Extract provided:
There used to be a Grumman Albatross — a 2,800 hp, 28,000-pound flying boat — at the airport where I keep my airplane. Its occasional takeoffs began with a growl echoing among the hangars and swelling to a smooth, leonine roar. I would gaze after the straining sound as it faded eastward. Nothing. I would always think, “There, finally, it’s happened; he put it down in the gravel pits.” And then at last the tip of the fin would appear, and the wing and finally the hull would rise slowly above the buildings in the middle distance. I never saw so much noise yield so little vertical motion.
Last week, when I was at the airport working on my airplane, I heard the sound of an airplane taking off and I turned to watch, as I always do, partly from curiosity and partly just in case. This time it was a Long-EZ that was taking off, and it was well above the trees and the hangars when I first saw it. But then its engine seemed to lose power, then regain it, then lose it again. The airplane was about 300 feet above the ground, I think, and not far past the departure end, when the pilot made the decision to turn back. He did a good job, banking steeply, keeping the nose down, rolling smoothly from a 230-degree right turn to a 50-degree left one. When he disappeared behind the hangars, it was evident that he would make the runway comfortably.
My first thought was that he was lucky to be flying one of those Rutan canards, because they won’t stall, and so the major danger of any turnback, a spin departure, was spared him. Also, he had some power; it was intermittent, but it never went away entirely. On the whole, it was a good thing to see — an emergency well and successfully disposed of.

Entries supplied:
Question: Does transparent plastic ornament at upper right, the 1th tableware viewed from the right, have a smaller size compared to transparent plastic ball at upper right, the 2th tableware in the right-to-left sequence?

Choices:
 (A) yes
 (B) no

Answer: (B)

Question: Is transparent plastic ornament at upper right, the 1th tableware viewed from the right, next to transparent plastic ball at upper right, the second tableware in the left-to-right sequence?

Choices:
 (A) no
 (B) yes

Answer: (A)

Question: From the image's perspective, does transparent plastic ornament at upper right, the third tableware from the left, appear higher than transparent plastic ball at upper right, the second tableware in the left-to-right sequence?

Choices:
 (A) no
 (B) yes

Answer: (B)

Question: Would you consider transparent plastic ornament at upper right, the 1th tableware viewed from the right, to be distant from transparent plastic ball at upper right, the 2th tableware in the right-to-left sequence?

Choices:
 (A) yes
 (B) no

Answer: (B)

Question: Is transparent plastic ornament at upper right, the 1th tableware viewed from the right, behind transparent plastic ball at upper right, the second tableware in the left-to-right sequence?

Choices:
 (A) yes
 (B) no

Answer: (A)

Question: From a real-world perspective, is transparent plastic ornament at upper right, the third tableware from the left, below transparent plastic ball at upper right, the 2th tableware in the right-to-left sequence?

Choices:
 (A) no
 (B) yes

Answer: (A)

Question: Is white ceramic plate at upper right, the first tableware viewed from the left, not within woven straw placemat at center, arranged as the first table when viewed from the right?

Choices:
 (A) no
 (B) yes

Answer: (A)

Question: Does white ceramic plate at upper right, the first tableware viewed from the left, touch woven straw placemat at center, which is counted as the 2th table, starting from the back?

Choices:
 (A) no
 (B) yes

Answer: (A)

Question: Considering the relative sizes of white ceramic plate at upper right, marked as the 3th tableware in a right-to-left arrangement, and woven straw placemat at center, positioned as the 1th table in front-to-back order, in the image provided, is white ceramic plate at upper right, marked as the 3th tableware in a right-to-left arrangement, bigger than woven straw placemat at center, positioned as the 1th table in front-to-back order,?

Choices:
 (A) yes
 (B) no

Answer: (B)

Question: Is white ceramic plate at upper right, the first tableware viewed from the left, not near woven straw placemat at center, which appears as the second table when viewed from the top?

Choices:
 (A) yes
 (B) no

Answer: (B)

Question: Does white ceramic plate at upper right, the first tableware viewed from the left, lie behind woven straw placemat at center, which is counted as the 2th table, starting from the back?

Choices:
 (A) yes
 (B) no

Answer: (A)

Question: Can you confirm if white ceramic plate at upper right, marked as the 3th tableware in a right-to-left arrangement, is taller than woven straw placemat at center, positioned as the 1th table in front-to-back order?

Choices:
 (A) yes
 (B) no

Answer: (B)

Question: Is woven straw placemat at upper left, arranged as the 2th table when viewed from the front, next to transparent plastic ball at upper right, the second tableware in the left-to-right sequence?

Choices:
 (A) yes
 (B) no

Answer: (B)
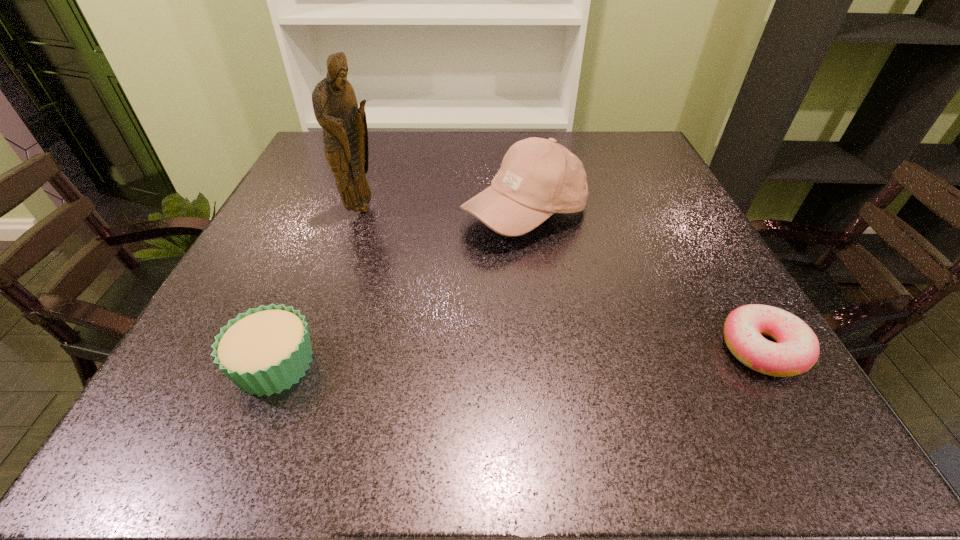
Find the location of a particular element. This screenshot has width=960, height=540. free spot on the desktop that is between the third tallest object and the rightmost object and is positioned on the front-facing side of the figurine is located at coordinates (521, 356).

The width and height of the screenshot is (960, 540). Find the location of `free spot on the desktop that is between the second shortest object and the rightmost object and is positioned on the front-facing side of the third shortest object`. free spot on the desktop that is between the second shortest object and the rightmost object and is positioned on the front-facing side of the third shortest object is located at coordinates (573, 355).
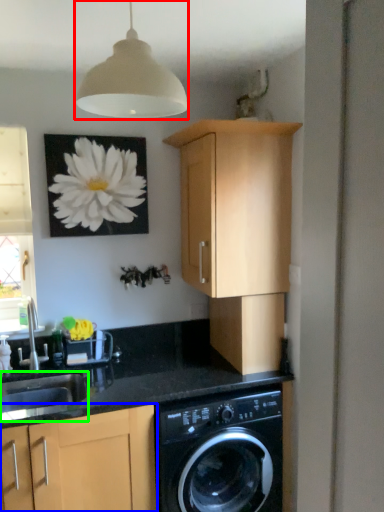
Question: Estimate the real-world distances between objects in this image. Which object is closer to lamp (highlighted by a red box), cabinetry (highlighted by a blue box) or sink (highlighted by a green box)?

Choices:
 (A) cabinetry
 (B) sink

Answer: (A)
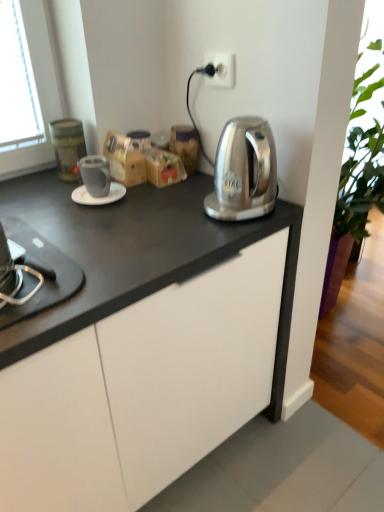
Question: Considering the relative sizes of brown cardboard box at center and brown paper bag at center, arranged as the first cabinetry when viewed from the back, in the image provided, is brown cardboard box at center thinner than brown paper bag at center, arranged as the first cabinetry when viewed from the back,?

Choices:
 (A) no
 (B) yes

Answer: (A)

Question: From the image's perspective, is brown cardboard box at center over brown paper bag at center, the second cabinetry when ordered from left to right?

Choices:
 (A) yes
 (B) no

Answer: (A)

Question: From the image's perspective, would you say brown cardboard box at center is shown under brown paper bag at center, the second cabinetry when ordered from left to right?

Choices:
 (A) no
 (B) yes

Answer: (A)

Question: Is the position of brown cardboard box at center more distant than that of brown paper bag at center, positioned as the 2th cabinetry in front-to-back order?

Choices:
 (A) yes
 (B) no

Answer: (A)

Question: Does brown cardboard box at center have a smaller size compared to brown paper bag at center, the first cabinetry positioned from the right?

Choices:
 (A) yes
 (B) no

Answer: (B)

Question: Is brown cardboard box at center not near brown paper bag at center, the second cabinetry ordered from the bottom?

Choices:
 (A) yes
 (B) no

Answer: (B)

Question: Is black glass stovetop at lower left completely or partially inside white plastic electric outlet at upper center?

Choices:
 (A) no
 (B) yes

Answer: (A)

Question: Can you confirm if white plastic electric outlet at upper center is thinner than black glass stovetop at lower left?

Choices:
 (A) yes
 (B) no

Answer: (A)

Question: From a real-world perspective, is white plastic electric outlet at upper center on top of black glass stovetop at lower left?

Choices:
 (A) no
 (B) yes

Answer: (B)

Question: Is white plastic electric outlet at upper center closer to camera compared to black glass stovetop at lower left?

Choices:
 (A) no
 (B) yes

Answer: (A)

Question: From the image's perspective, would you say white plastic electric outlet at upper center is shown under black glass stovetop at lower left?

Choices:
 (A) yes
 (B) no

Answer: (B)

Question: From the image's perspective, does white plastic electric outlet at upper center appear higher than black glass stovetop at lower left?

Choices:
 (A) no
 (B) yes

Answer: (B)

Question: Can you confirm if white glossy saucer at center is smaller than white plastic electric outlet at upper center?

Choices:
 (A) yes
 (B) no

Answer: (B)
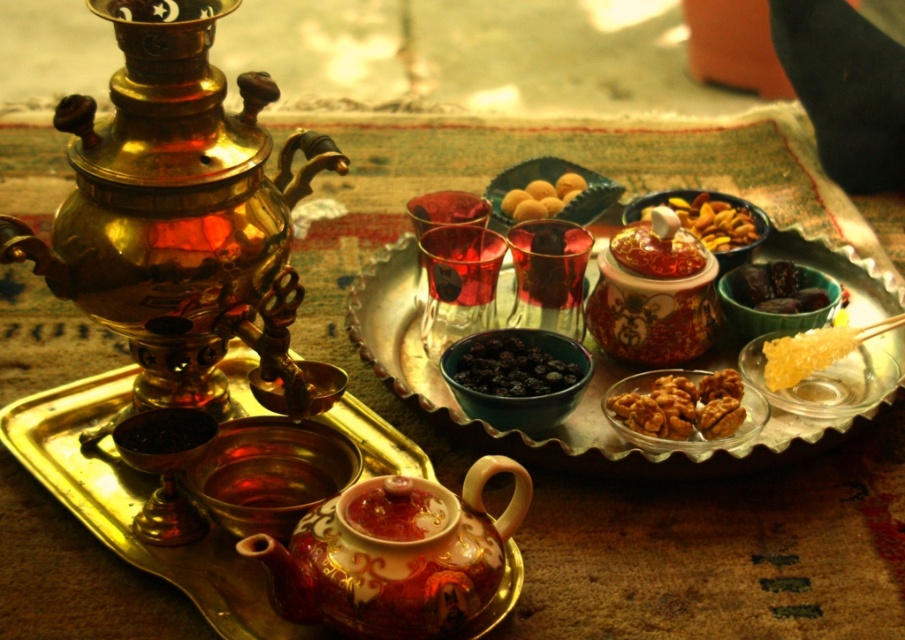
Question: Observing the image, what is the correct spatial positioning of shiny brass teapot at left in reference to red glossy teapot at center?

Choices:
 (A) above
 (B) below

Answer: (A)

Question: Can you confirm if red glossy teapot at center is wider than shiny glass teacup at center?

Choices:
 (A) yes
 (B) no

Answer: (A)

Question: Which object is closer to the camera taking this photo?

Choices:
 (A) shiny brass teapot at left
 (B) red glossy teapot at center

Answer: (A)

Question: Is shiny ceramic teapot at center positioned at the back of smooth golden nuts at center?

Choices:
 (A) yes
 (B) no

Answer: (B)

Question: Estimate the real-world distances between objects in this image. Which object is closer to the shiny brass teapot at left?

Choices:
 (A) blueberrysmoothfruit at center
 (B) shiny dark chocolate at center

Answer: (A)

Question: Which object is farther from the camera taking this photo?

Choices:
 (A) blueberrysmoothfruit at center
 (B) shiny golden nuts at center

Answer: (B)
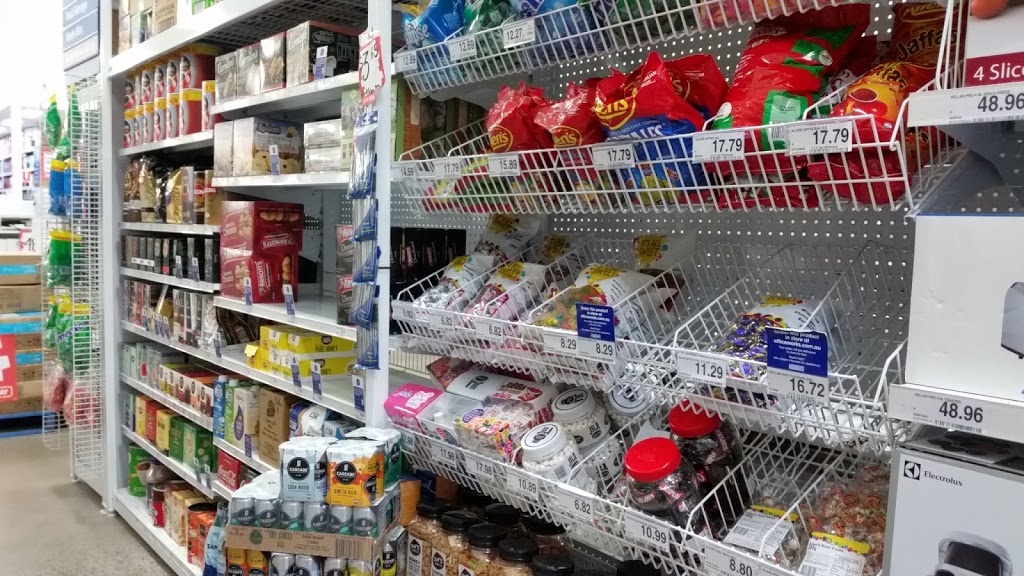
The height and width of the screenshot is (576, 1024). In order to click on floor in this screenshot , I will do `click(52, 541)`.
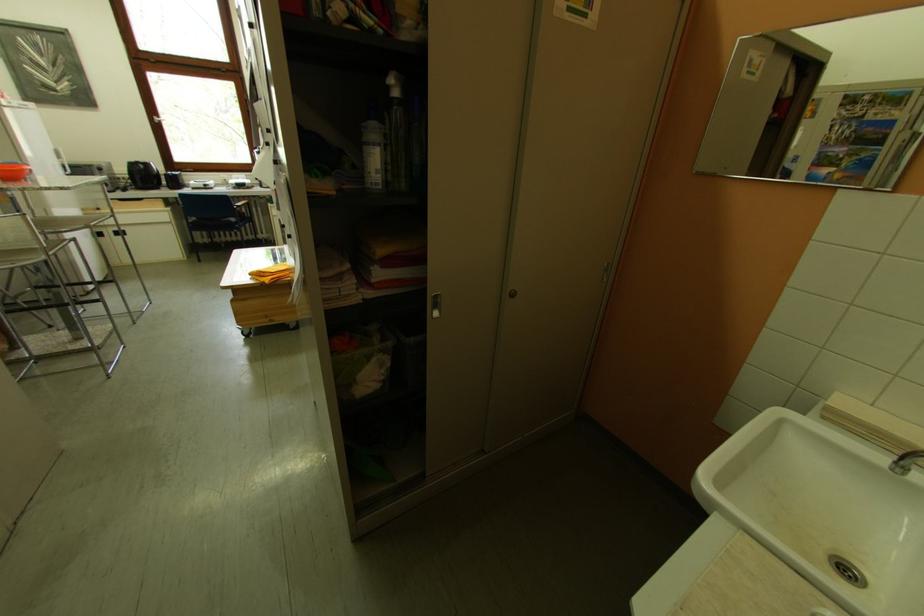
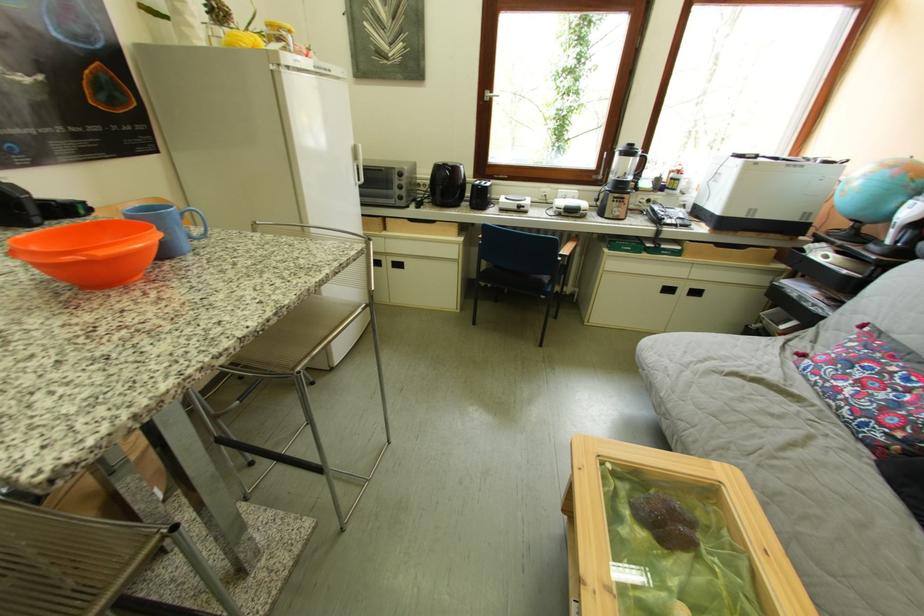
Locate, in the second image, the point that corresponds to [146,168] in the first image.

(451, 171)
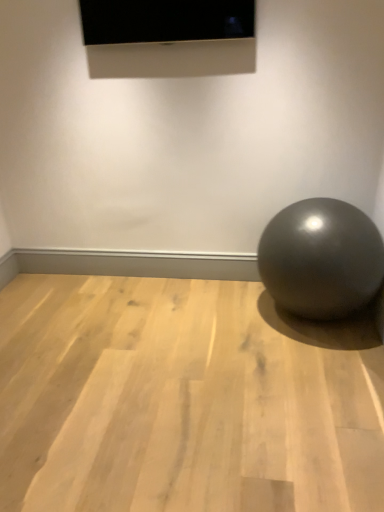
You are a GUI agent. You are given a task and a screenshot of the screen. Output one action in this format:
    pyautogui.click(x=<x>, y=<y>)
    Task: Click on the free location above light wood floor at center (from a real-world perspective)
    
    Given the screenshot: What is the action you would take?
    pyautogui.click(x=147, y=352)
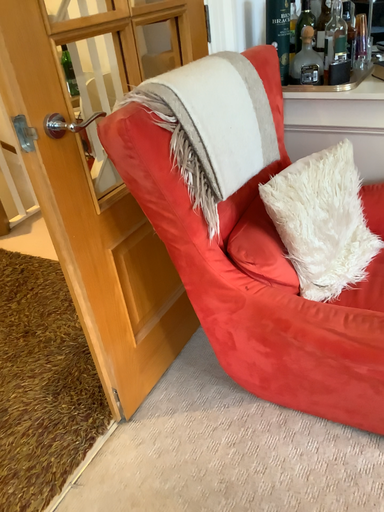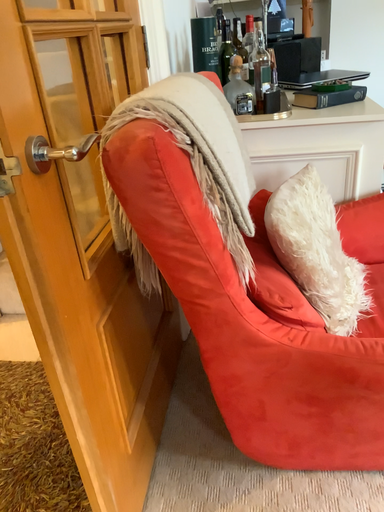
Question: Which way did the camera rotate in the video?

Choices:
 (A) rotated upward
 (B) rotated downward

Answer: (A)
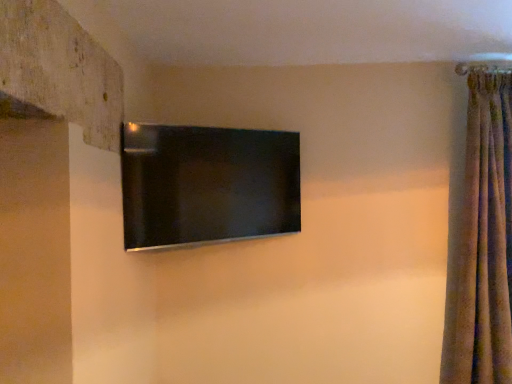
Question: Could you tell me if brown velvet curtain at right is turned towards matte black tv at center?

Choices:
 (A) no
 (B) yes

Answer: (A)

Question: Is brown velvet curtain at right turned away from matte black tv at center?

Choices:
 (A) yes
 (B) no

Answer: (B)

Question: From the image's perspective, is brown velvet curtain at right beneath matte black tv at center?

Choices:
 (A) yes
 (B) no

Answer: (A)

Question: Considering the relative sizes of brown velvet curtain at right and matte black tv at center in the image provided, is brown velvet curtain at right smaller than matte black tv at center?

Choices:
 (A) yes
 (B) no

Answer: (B)

Question: Does brown velvet curtain at right come behind matte black tv at center?

Choices:
 (A) no
 (B) yes

Answer: (B)

Question: From a real-world perspective, is brown velvet curtain at right below matte black tv at center?

Choices:
 (A) no
 (B) yes

Answer: (B)

Question: Can you confirm if matte black tv at center is positioned to the right of brown velvet curtain at right?

Choices:
 (A) no
 (B) yes

Answer: (A)

Question: Would you say matte black tv at center is outside brown velvet curtain at right?

Choices:
 (A) no
 (B) yes

Answer: (B)

Question: From a real-world perspective, is matte black tv at center positioned over brown velvet curtain at right based on gravity?

Choices:
 (A) yes
 (B) no

Answer: (A)

Question: Are matte black tv at center and brown velvet curtain at right beside each other?

Choices:
 (A) no
 (B) yes

Answer: (A)

Question: Considering the relative sizes of matte black tv at center and brown velvet curtain at right in the image provided, is matte black tv at center thinner than brown velvet curtain at right?

Choices:
 (A) yes
 (B) no

Answer: (A)

Question: From the image's perspective, is matte black tv at center located beneath brown velvet curtain at right?

Choices:
 (A) yes
 (B) no

Answer: (B)

Question: Based on their positions, is matte black tv at center located to the left or right of brown velvet curtain at right?

Choices:
 (A) left
 (B) right

Answer: (A)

Tasks:
a - Answer these questions on the passage about the two takeoffs, one line each:
(i) What horsepower and weight are given for the Grumman Albatross?
(ii) About how high was the Long-EZ when its pilot decided to turn back?
(iii) What feature of Rutan canards made the pilot lucky?
b - Resume the passage about the two takeoffs, picking up right after its final sentence.
The records can be set aside.

Solved tasks:
a -
(i) 2,800 hp and 28,000 pounds.
(ii) About 300 feet above the ground.
(iii) They won't stall, so the pilot was spared the danger of a spin departure.

b -
It reminded me of something that happened to me many years ago, in the 1970s, also at this airport. I had made a couple of mufflers for my then airplane, the all-metal first Melmoth. They hung beneath the fuselage, each one a yard-long cylinder with a perforated inner liner, a packing of glass wool and an outer shell. Lengths of flexible stainless-steel ducting connected them to the exhaust pipes. They were made of aluminum, because someone whom I had confidence in had told me that the temperature of exhaust gas leaving the pipe is around 500 degrees. Of course, he had been thinking of an open pipe, not one with several feet of additional tubing downstream.
Whether because of the heat or the vibration or the force of the exhaust stream or all three in concert, I was about 200 feet in the air when I heard a muffled thud and the power fell off drastically. The engine did not sound good, and I was just able to maintain altitude at 90 knots. I knew enough not to try to turn back. The railroad tracks and power lines ahead of me did not look hospitable, and so I decided — not that I had much choice — to try to make it around the pattern.
I was in the middle of the downwind leg when smoke began rising from the cabin floor on the passenger’s side. On base, it filled the cockpit; it was becoming difficult to breathe and see as I turned final, touched down and opened the gull-wing door as I rolled off the runway.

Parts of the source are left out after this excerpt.